*Problem to solve*: Line by line, please look for the word "предлагает" in the following records, then copy each line you find it in.

*Exercise data*:

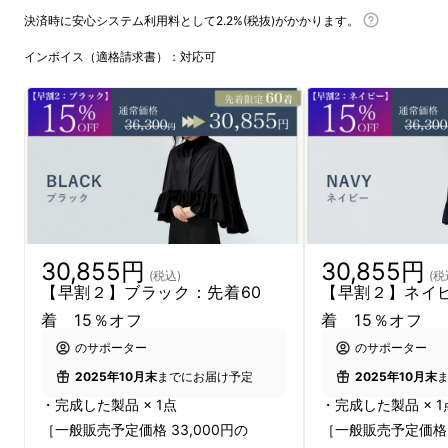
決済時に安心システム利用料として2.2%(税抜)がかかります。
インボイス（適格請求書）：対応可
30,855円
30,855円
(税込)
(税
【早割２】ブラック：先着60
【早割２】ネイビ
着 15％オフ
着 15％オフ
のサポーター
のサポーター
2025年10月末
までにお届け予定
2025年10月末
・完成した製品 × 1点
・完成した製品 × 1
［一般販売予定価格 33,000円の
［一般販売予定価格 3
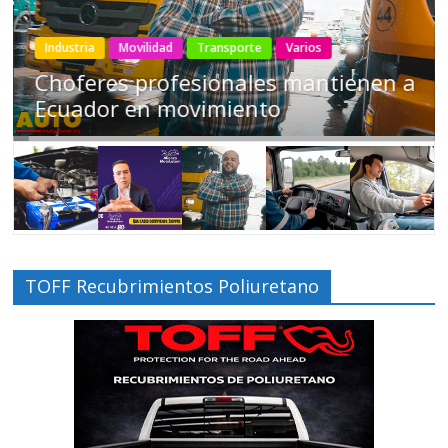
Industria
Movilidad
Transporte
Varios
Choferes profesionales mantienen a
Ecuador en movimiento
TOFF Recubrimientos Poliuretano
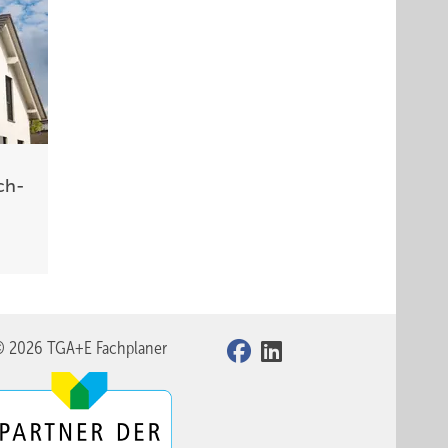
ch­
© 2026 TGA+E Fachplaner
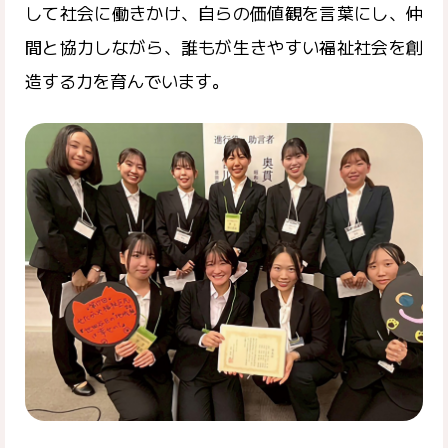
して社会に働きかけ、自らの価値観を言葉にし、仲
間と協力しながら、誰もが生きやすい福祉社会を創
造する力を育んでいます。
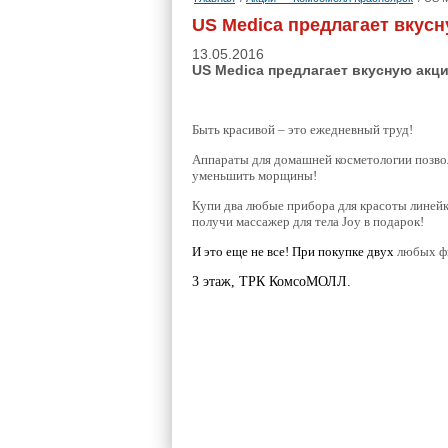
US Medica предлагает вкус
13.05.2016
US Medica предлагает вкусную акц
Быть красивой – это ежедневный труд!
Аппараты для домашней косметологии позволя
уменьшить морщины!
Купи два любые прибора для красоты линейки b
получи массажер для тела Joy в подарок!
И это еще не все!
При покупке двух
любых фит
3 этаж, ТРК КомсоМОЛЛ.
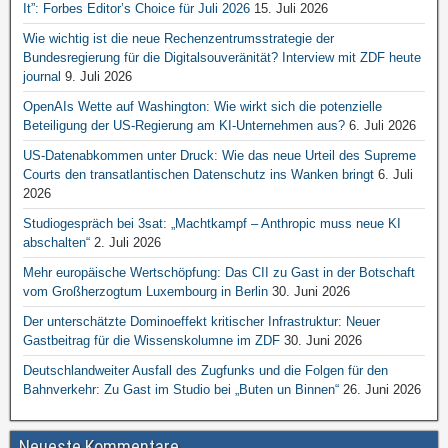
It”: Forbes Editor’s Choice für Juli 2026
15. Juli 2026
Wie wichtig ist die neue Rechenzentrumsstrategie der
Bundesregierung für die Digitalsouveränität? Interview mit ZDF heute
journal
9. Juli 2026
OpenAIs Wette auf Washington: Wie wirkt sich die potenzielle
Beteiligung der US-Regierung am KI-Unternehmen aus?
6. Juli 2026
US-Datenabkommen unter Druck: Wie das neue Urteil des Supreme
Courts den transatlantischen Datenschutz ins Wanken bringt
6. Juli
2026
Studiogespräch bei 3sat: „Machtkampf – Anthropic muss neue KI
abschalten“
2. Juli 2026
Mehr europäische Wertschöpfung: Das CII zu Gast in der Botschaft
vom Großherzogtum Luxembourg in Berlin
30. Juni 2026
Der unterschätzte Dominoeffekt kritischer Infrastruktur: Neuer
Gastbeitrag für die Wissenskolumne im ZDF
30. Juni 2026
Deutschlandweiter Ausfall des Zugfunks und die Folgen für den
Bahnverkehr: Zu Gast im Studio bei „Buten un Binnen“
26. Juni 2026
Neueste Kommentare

*Your response*:
US Medica предлагает вкус
US Medica предлагает вкусную акц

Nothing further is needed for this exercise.